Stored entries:
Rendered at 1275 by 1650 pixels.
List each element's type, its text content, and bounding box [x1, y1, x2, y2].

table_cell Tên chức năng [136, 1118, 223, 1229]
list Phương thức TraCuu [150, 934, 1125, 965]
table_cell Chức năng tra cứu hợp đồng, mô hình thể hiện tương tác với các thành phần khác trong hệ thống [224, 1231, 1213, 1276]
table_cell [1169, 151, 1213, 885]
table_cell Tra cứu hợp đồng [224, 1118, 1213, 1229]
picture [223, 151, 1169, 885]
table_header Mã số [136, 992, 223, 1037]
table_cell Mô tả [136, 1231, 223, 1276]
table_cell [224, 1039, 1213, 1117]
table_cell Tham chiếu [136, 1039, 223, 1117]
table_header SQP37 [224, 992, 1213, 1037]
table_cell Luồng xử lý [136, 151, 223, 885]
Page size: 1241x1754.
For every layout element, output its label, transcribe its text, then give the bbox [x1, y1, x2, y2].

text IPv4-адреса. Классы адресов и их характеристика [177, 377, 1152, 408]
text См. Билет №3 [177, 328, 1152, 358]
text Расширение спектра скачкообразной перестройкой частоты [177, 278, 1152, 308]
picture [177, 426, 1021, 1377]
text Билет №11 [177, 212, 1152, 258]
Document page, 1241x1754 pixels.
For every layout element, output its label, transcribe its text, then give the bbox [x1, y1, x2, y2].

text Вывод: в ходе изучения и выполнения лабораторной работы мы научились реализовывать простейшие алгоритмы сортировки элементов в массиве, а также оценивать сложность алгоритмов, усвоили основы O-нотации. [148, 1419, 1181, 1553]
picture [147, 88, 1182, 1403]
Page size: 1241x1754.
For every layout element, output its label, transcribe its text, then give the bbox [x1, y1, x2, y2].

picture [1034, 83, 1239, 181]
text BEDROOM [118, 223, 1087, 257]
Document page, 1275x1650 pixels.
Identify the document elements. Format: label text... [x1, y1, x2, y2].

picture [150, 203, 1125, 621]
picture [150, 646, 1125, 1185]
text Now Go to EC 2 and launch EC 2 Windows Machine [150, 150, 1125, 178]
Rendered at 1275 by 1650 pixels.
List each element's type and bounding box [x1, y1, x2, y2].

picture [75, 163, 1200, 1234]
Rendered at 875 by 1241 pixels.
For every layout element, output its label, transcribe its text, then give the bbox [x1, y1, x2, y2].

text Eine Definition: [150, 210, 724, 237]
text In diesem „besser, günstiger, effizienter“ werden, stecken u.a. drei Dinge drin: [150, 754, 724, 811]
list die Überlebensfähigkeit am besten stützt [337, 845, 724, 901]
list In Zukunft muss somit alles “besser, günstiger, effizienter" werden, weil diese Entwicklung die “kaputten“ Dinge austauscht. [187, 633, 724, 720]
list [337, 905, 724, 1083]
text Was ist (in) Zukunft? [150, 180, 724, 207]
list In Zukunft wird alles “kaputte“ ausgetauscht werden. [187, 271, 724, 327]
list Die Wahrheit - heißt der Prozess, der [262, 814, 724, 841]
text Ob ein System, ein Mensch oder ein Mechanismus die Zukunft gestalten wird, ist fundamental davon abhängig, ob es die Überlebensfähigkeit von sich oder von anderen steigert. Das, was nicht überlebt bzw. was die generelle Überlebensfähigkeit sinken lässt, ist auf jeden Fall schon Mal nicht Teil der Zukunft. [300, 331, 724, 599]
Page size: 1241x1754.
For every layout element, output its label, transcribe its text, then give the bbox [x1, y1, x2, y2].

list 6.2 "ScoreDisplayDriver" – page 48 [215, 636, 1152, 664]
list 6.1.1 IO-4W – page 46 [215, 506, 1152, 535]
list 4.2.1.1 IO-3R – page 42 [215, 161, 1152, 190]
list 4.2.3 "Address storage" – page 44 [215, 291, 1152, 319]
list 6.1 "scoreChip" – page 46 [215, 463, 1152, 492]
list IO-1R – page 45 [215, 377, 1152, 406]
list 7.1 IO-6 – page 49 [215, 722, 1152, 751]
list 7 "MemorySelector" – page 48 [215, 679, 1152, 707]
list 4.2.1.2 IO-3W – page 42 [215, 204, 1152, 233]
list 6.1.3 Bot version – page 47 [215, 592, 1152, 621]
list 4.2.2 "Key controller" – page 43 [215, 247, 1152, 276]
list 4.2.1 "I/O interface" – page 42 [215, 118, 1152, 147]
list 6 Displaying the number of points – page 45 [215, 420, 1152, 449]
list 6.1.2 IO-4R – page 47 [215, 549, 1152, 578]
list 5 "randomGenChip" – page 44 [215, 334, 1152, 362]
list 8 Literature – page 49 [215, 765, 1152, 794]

- **TASK PROMPT**:
Once more, write out the records in full, exactly as they appear.

- **REPLY**:
Rendered at 1275 by 1650 pixels.
List each element's type, its text content, and bounding box [x1, y1, x2, y2].

table_cell Tên chức năng [136, 1118, 223, 1229]
list Phương thức TraCuu [150, 934, 1125, 965]
table_cell Chức năng tra cứu hợp đồng, mô hình thể hiện tương tác với các thành phần khác trong hệ thống [224, 1231, 1213, 1276]
table_cell [1169, 151, 1213, 885]
table_cell Tra cứu hợp đồng [224, 1118, 1213, 1229]
picture [223, 151, 1169, 885]
table_header Mã số [136, 992, 223, 1037]
table_cell Mô tả [136, 1231, 223, 1276]
table_cell [224, 1039, 1213, 1117]
table_cell Tham chiếu [136, 1039, 223, 1117]
table_header SQP37 [224, 992, 1213, 1037]
table_cell Luồng xử lý [136, 151, 223, 885]
Page size: 1241x1754.
For every layout element, output its label, transcribe its text, then give the bbox [x1, y1, x2, y2].

text IPv4-адреса. Классы адресов и их характеристика [177, 377, 1152, 408]
text См. Билет №3 [177, 328, 1152, 358]
text Расширение спектра скачкообразной перестройкой частоты [177, 278, 1152, 308]
picture [177, 426, 1021, 1377]
text Билет №11 [177, 212, 1152, 258]
Document page, 1241x1754 pixels.
For every layout element, output its label, transcribe its text, then give the bbox [x1, y1, x2, y2].

text Вывод: в ходе изучения и выполнения лабораторной работы мы научились реализовывать простейшие алгоритмы сортировки элементов в массиве, а также оценивать сложность алгоритмов, усвоили основы O-нотации. [148, 1419, 1181, 1553]
picture [147, 88, 1182, 1403]
Page size: 1241x1754.
For every layout element, output its label, transcribe its text, then give the bbox [x1, y1, x2, y2].

picture [1034, 83, 1239, 181]
text BEDROOM [118, 223, 1087, 257]
Document page, 1275x1650 pixels.
Identify the document elements. Format: label text... [x1, y1, x2, y2].

picture [150, 203, 1125, 621]
picture [150, 646, 1125, 1185]
text Now Go to EC 2 and launch EC 2 Windows Machine [150, 150, 1125, 178]
Rendered at 1275 by 1650 pixels.
List each element's type and bounding box [x1, y1, x2, y2].

picture [75, 163, 1200, 1234]
Rendered at 875 by 1241 pixels.
For every layout element, output its label, transcribe its text, then give the bbox [x1, y1, x2, y2].

text Eine Definition: [150, 210, 724, 237]
text In diesem „besser, günstiger, effizienter“ werden, stecken u.a. drei Dinge drin: [150, 754, 724, 811]
list die Überlebensfähigkeit am besten stützt [337, 845, 724, 901]
list In Zukunft muss somit alles “besser, günstiger, effizienter" werden, weil diese Entwicklung die “kaputten“ Dinge austauscht. [187, 633, 724, 720]
list [337, 905, 724, 1083]
text Was ist (in) Zukunft? [150, 180, 724, 207]
list In Zukunft wird alles “kaputte“ ausgetauscht werden. [187, 271, 724, 327]
list Die Wahrheit - heißt der Prozess, der [262, 814, 724, 841]
text Ob ein System, ein Mensch oder ein Mechanismus die Zukunft gestalten wird, ist fundamental davon abhängig, ob es die Überlebensfähigkeit von sich oder von anderen steigert. Das, was nicht überlebt bzw. was die generelle Überlebensfähigkeit sinken lässt, ist auf jeden Fall schon Mal nicht Teil der Zukunft. [300, 331, 724, 599]
Page size: 1241x1754.
For every layout element, output its label, transcribe its text, then give the bbox [x1, y1, x2, y2].

list 6.2 "ScoreDisplayDriver" – page 48 [215, 636, 1152, 664]
list 6.1.1 IO-4W – page 46 [215, 506, 1152, 535]
list 4.2.1.1 IO-3R – page 42 [215, 161, 1152, 190]
list 4.2.3 "Address storage" – page 44 [215, 291, 1152, 319]
list 6.1 "scoreChip" – page 46 [215, 463, 1152, 492]
list IO-1R – page 45 [215, 377, 1152, 406]
list 7.1 IO-6 – page 49 [215, 722, 1152, 751]
list 7 "MemorySelector" – page 48 [215, 679, 1152, 707]
list 4.2.1.2 IO-3W – page 42 [215, 204, 1152, 233]
list 6.1.3 Bot version – page 47 [215, 592, 1152, 621]
list 4.2.2 "Key controller" – page 43 [215, 247, 1152, 276]
list 4.2.1 "I/O interface" – page 42 [215, 118, 1152, 147]
list 6 Displaying the number of points – page 45 [215, 420, 1152, 449]
list 6.1.2 IO-4R – page 47 [215, 549, 1152, 578]
list 5 "randomGenChip" – page 44 [215, 334, 1152, 362]
list 8 Literature – page 49 [215, 765, 1152, 794]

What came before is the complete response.